Aufgestellte Satellitenschüssel

Satellitenschüsseln lassen sich unauffällig auf den eigenen Balkon stellen. Die Erlaubnis des Vermieters ist dazu nicht erforderlich. Lediglich bei einer Installation an der Hausfassade müssen Eigentümer zustimmen.

Streichen zur Wandgestaltung

Theoretisch lassen sich Änderungen der Wandgestaltung vor dem Auszug wieder rückgängig machen. Mit einigen Gestaltungsmaßnahmen der Wände tun sich Mieter trotzdem keinen Gefallen. Bei Tapeten, Wandtattoos und dunklen Farben bedeutet die Rückführung in den Ursprungszustand beispielsweise erheblich mehr Aufwand.

Löcher in der Wand

Regale braucht so gut wie jeder. Nicht für jedes Loch in der Wand muss der Vermieter um Erlaubnis gebeten werden. Allerdings müssen vor der Rückgabe Dübel entfernt und Löcher wieder verschlossen werden.

Neuer Boden

Wer Böden verändern will, darf das nicht immer ohne Zustimmung des Vermieters. Es sei denn, er legt den neuen Boden auf den ursprünglichen. Solange sich der Belag vor Auszug rückstandslos entfernen lässt, ist keine Erlaubnis erforderlich.

Elektrogeräte installieren

Grundsätzlich haben Mieter das Recht auf die Installation von Elektrogeräten. Allerdings bloß, wenn sich jene problemlos wieder entfernen lassen. Wer eine Waschmaschine haben möchte und einen Anschluss dafür braucht, darf diesen laut Berliner Mietverein nachrüsten. Die Installation muss aus Haftungsgründen aber ein Experte übernehmen.

Küche und Einbauschränke einbauen

Sowohl auf eine neue Küche als auch Einbauschränke haben Mieter ein Anrecht. Müssen zur Montage vorinstallierte Möbel entfernt werden, muss man jene aufheben und gegebenenfalls vor dem Auszug wieder gegen die neuen tauschen. Oft kommt es in diesem Zusammenhang darauf an, ob der Nachmieter die Möbel übernimmt.
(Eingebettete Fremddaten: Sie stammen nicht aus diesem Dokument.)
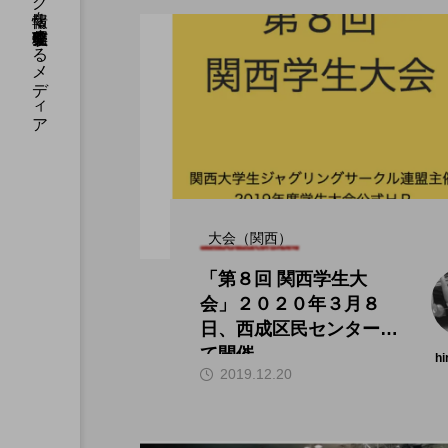
国内のジャグリング情報を収集・整理・発信するメディア
大会（関西）
「第８回 関西学生大
会」２０２０年３月８
日、西成区民センターに
て開催。
hi
2019.12.20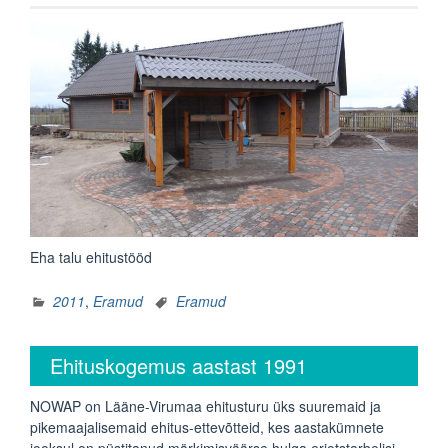
Eha talu ehitustööd
2011
,
Eramud
Eramud
Ehituskogemus aastast 1991
NOWAP on Lääne-Virumaa ehitusturu üks suuremaid ja
pikemaajalisemaid ehitus-ettevõtteid, kes aastakümnete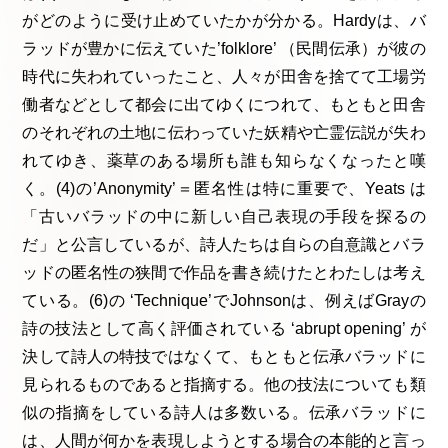
がどのように受け止めていたかが分かる。Hardyは、バ
ラッドが豊かに伝えていた’folklore’ （民間伝承）が彼の
時代に失われていったこと、人々が田舎を捨てて工場労
働者などとして都会に出てゆくにつれて、もともと田舎
のそれぞれの土地に伝わっていた妖精や亡霊伝説が失わ
れてゆき、薬草のある場所も誰も知らなくなったと嘆
く。(4)の’Anonymity’＝匿名性は特に重要で、Yeats は
「古いバラッドの中に新しい自己表現の手段を探るの
だ」と公言しているが、詩人たちは自らの自意識とバラ
ッドの匿名性の狭間で作品を書き続けたとわたしは考え
ている。(6)の ‘Technique’でJohnsonは、例えばGrayの
詩の技法として高く評価されている ‘abrupt opening’ が
決して詩人の特技ではなくて、もともと伝承バラッドに
見られるものであると指摘する。他の技法についても類
似の指摘をしている詩人は多数いる。伝承バラッドに
は、人間が何かを表現しようとする場合の本能的と言っ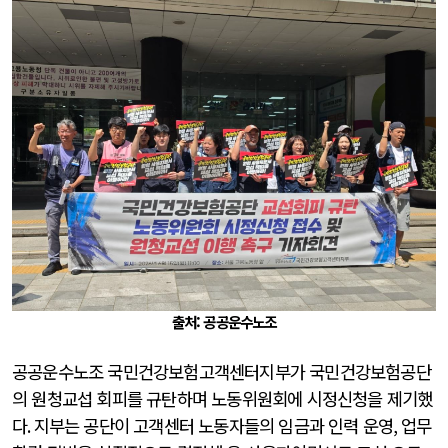
출처: 공공운수노조
공공운수노조 국민건강보험고객센터지부가 국민건강보험공단
의 원청교섭 회피를 규탄하며 노동위원회에 시정신청을 제기했
다
.
지부는 공단이 고객센터 노동자들의 임금과 인력 운영
,
업무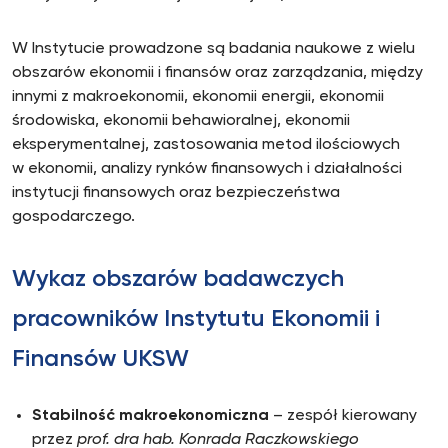
W Instytucie prowadzone są badania naukowe z wielu
obszarów ekonomii i finansów oraz zarządzania, między
innymi z makroekonomii, ekonomii energii, ekonomii
środowiska, ekonomii behawioralnej, ekonomii
eksperymentalnej, zastosowania metod ilościowych
w ekonomii, analizy rynków finansowych i działalności
instytucji finansowych oraz bezpieczeństwa
gospodarczego.
Wykaz obszarów badawczych
pracowników Instytutu Ekonomii i
Finansów UKSW
Stabilność makroekonomiczna
– zespół kierowany
przez
prof. dra hab. Konrada Raczkowskiego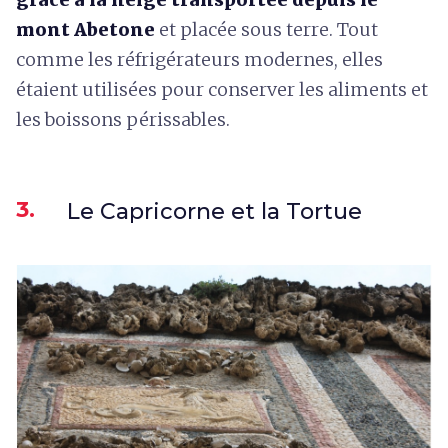
mont Abetone
et placée sous terre. Tout
comme les réfrigérateurs modernes, elles
étaient utilisées pour conserver les aliments et
les boissons périssables.
3.
Le Capricorne et la Tortue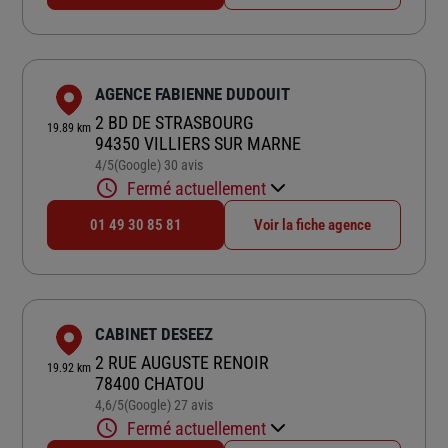
AGENCE FABIENNE DUDOUIT
2 BD DE STRASBOURG
19.89 km
94350 VILLIERS SUR MARNE
4
/5
(Google) 30 avis
Note de 4 sur 5
Fermé actuellement
01 49 30 85 81
Voir la fiche agence
CABINET DESEEZ
2 RUE AUGUSTE RENOIR
19.92 km
78400 CHATOU
4,6
/5
(Google) 27 avis
Note de 4.6 sur 5
Fermé actuellement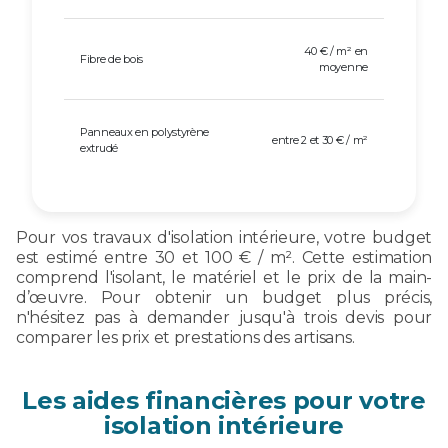
40 € / m² en
Fibre de bois
moyenne
Panneaux en polystyrène
entre 2 et 30 € / m²
extrudé
Pour vos travaux d'isolation intérieure, votre budget
est estimé entre 30 et 100 € / m². Cette estimation
comprend l'isolant, le matériel et le prix de la main-
d’œuvre. Pour obtenir un budget plus précis,
n'hésitez pas à demander jusqu'à trois devis pour
comparer les prix et prestations des artisans.
Les aides financières pour votre
isolation intérieure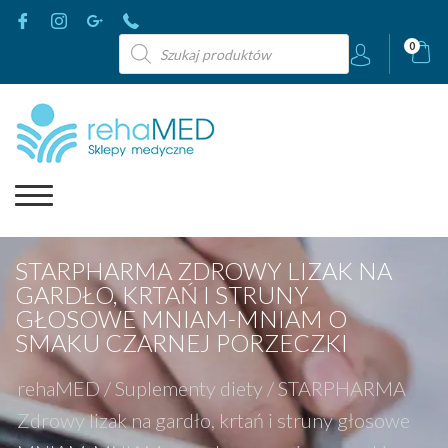
Wyszukiwarka
0
produktów
STARPHARMA ZDROWY LIZAK NA
GARDŁO, KRTAŃ I STRUNY
GŁOSOWE MNIAM-MNIAM O
SMAKU CZARNEJ PORZECZKI
rehaMED
/
Suplementy diety
/
STARPHARMA
Zdrowy lizak na gardło, krtań i struny głosowe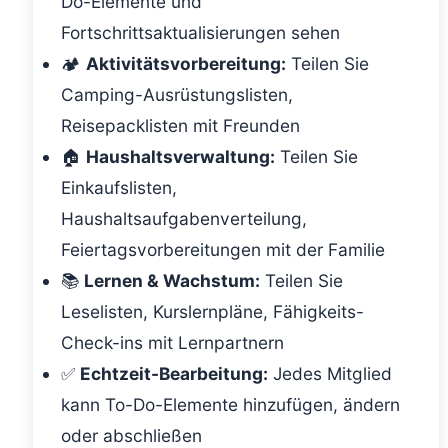
Do-Elemente und
Fortschrittsaktualisierungen sehen
🏕️
Aktivitätsvorbereitung:
Teilen Sie
Camping-Ausrüstungslisten,
Reisepacklisten mit Freunden
🏠
Haushaltsverwaltung:
Teilen Sie
Einkaufslisten,
Haushaltsaufgabenverteilung,
Feiertagsvorbereitungen mit der Familie
📚
Lernen & Wachstum:
Teilen Sie
Leselisten, Kurslernpläne, Fähigkeits-
Check-ins mit Lernpartnern
✅
Echtzeit-Bearbeitung:
Jedes Mitglied
kann To-Do-Elemente hinzufügen, ändern
oder abschließen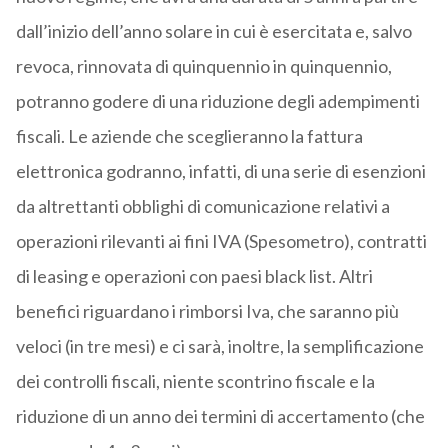
dall’inizio dell’anno solare in cui è esercitata e, salvo
revoca, rinnovata di quinquennio in quinquennio,
potranno godere di una riduzione degli adempimenti
fiscali. Le aziende che sceglieranno la fattura
elettronica godranno, infatti, di una serie di esenzioni
da altrettanti obblighi di comunicazione relativi a
operazioni rilevanti ai fini IVA (Spesometro), contratti
di leasing e operazioni con paesi black list. Altri
benefici riguardano i rimborsi Iva, che saranno più
veloci (in tre mesi) e ci sarà, inoltre, la semplificazione
dei controlli fiscali, niente scontrino fiscale e la
riduzione di un anno dei termini di accertamento (che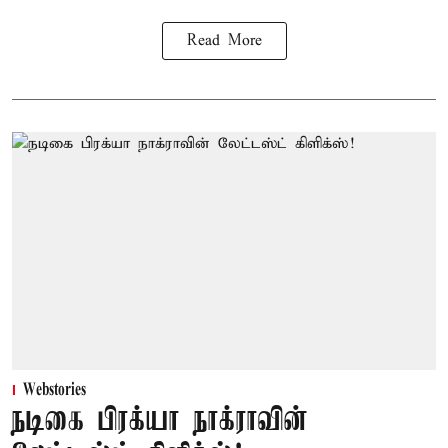
Read More
Webstories
நடிகை பிரக்யா நாக்ராவின்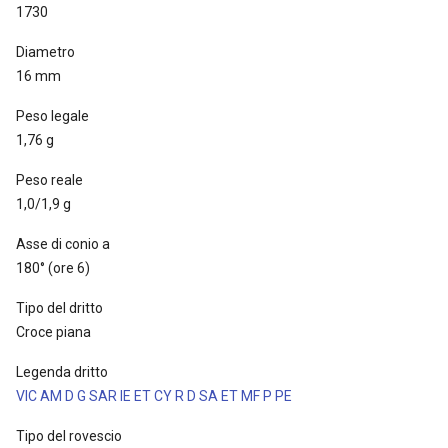
1730
Diametro
16 mm
Peso legale
1,76 g
Peso reale
1,0/1,9 g
Asse di conio a
180° (ore 6)
Tipo del dritto
Croce piana
Legenda dritto
VIC AM D G SAR IE ET CY R D SA ET MF P PE
Tipo del rovescio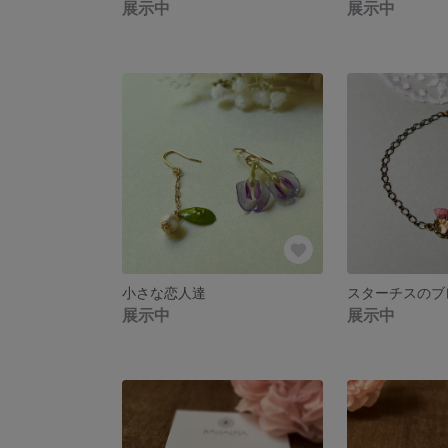
展示中
展示中
小さな恋人達
スターチスのブ
展示中
展示中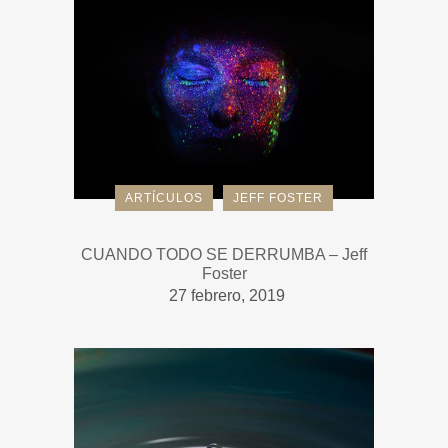
ARTÍCULOS
JEFF FOSTER
CUANDO TODO SE DERRUMBA – Jeff
Foster
27 febrero, 2019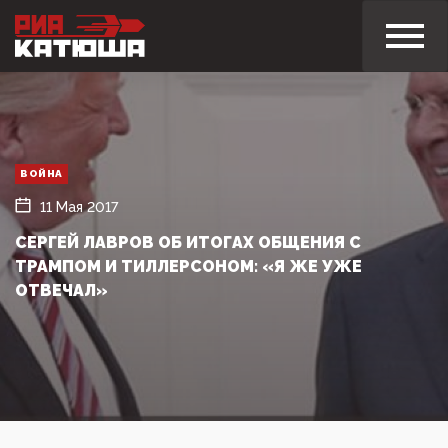
ВОЙНА
11 Мая 2017
СЕРГЕЙ ЛАВРОВ ОБ ИТОГАХ ОБЩЕНИЯ С
ТРАМПОМ И ТИЛЛЕРСОНОМ: «Я ЖЕ УЖЕ
ОТВЕЧАЛ»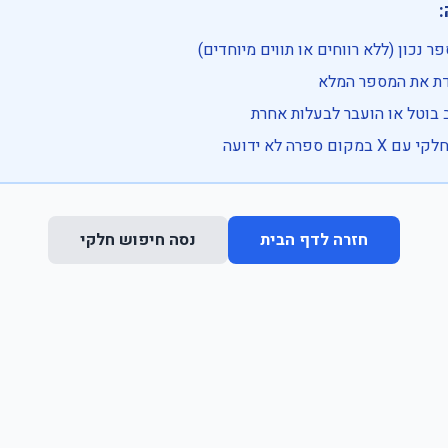

• בדוק שהמספר נכון (ללא רווחים או ת
• וודא שהקלדת את
• ייתכן שהרכב בוטל או הועבר
• נסה חיפוש חלקי 
נסה חיפוש חלקי
חזרה לדף הבית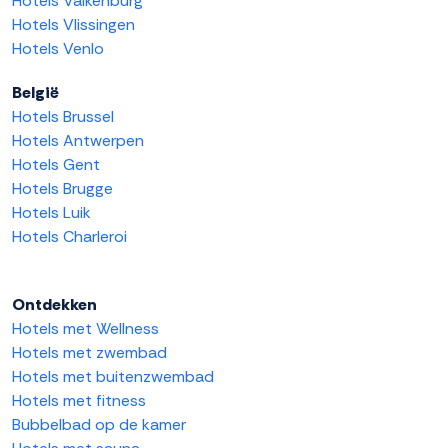
Hotels Valkenburg
Hotels Vlissingen
Hotels Venlo
België
Hotels Brussel
Hotels Antwerpen
Hotels Gent
Hotels Brugge
Hotels Luik
Hotels Charleroi
Ontdekken
Hotels met Wellness
Hotels met zwembad
Hotels met buitenzwembad
Hotels met fitness
Bubbelbad op de kamer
Zwischendecken und Holzvertäfelungen anbringen

Wer Räume komplett verändern möchte, kann das ohne Erlaubnis des Vermieters mit Gipskartonplatten und Holzverkleidungen tun. Wichtig ist lediglich, dass diese Maßnahmen der Feuersicherheit nicht entgegenstehen und vor Auszug notfalls rückgebaut werden können.